Following a successful pilot of 400 cases HMRC decided in 2013 that Alternative Dispute Resolution (ADR) was to become a permanent feature of SME tax administration.

Using ADR parties are able to get together for an informal last-ditch attempt to resolve a contentious case and in so doing spare each side the expense of taking a case to the tax tribunal. Under ADR there is a mediator present to facilitate proceedings, HMRC funded the mediator during the pilot and continues to do so where an HMRC facilitator is used but where a jointly appointed mediator is appointed each party will contribute a share of the mediator's costs and where each party picks a joint mediator they each have to bear the cost of their chosen mediator.

During the pilot, Richard Summersgill, HMRC Director of Local Compliance said: “ADR is a fair and even-handed way of resolving tax disputes between HMRC and its customers. In brief, ADR will save time and help reduce costs for everyone...We have had good feedback from both SMEs and individual customers and are grateful to the accountancy and professional community for their assistance and support during the pilot stages.”

Our experiences:

During the pilot HMRC stated that ADR was not to be used where there was disagreement for technical matters, however, we found that the ADR facility offers a way of getting some types of cases moving once they have been past a "final" technical review by HMRC. Often the problem for both sides is that they "can't see the wood for the trees" and so the taxpayer may want to bring in its own expert, but it is too late for interaction. This may be once a case has gone for a senior HMRC officer to review and then it is not always possible to then engage with the reviewer. The ADR process can allow the extra time needed so that specialists may be able to get together and perhaps move the case on following discussion.

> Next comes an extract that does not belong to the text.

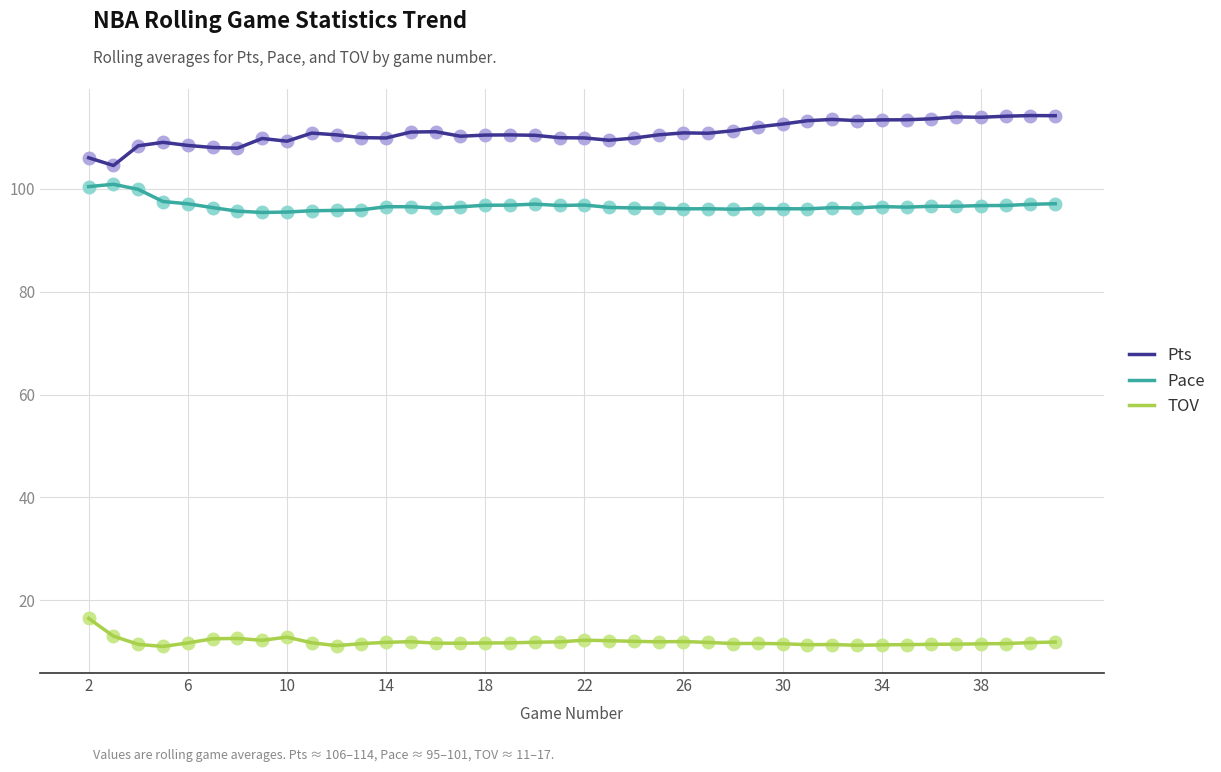

Which series has the largest total across all categories?

Pts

HMRC's guidance gives some examples of when ADR might help and when it is not appropriate:

Examples of when ADR might help:

  • You and HMRC have different views on the facts
  •  Communication has broken down between you and HMRC 
  • HMRC have not clearly explained why they need more information from you
  •  You are not clear what information HMRC has used and think they may have made some wrong assumptions.

Examples of when it might not help:

  • Requests for time to pay 
  • Disputes about fixed penalties on the grounds of reasonable excuse
  • PAYE coding disputes
  • HMRC delays in using information

Cases where there is already an established HMRC technical view will not be accepted for ADR.

HMRC figures show that in 2016-17 79% cases were resolved using ADR, with an increase to 82% in 2017-18.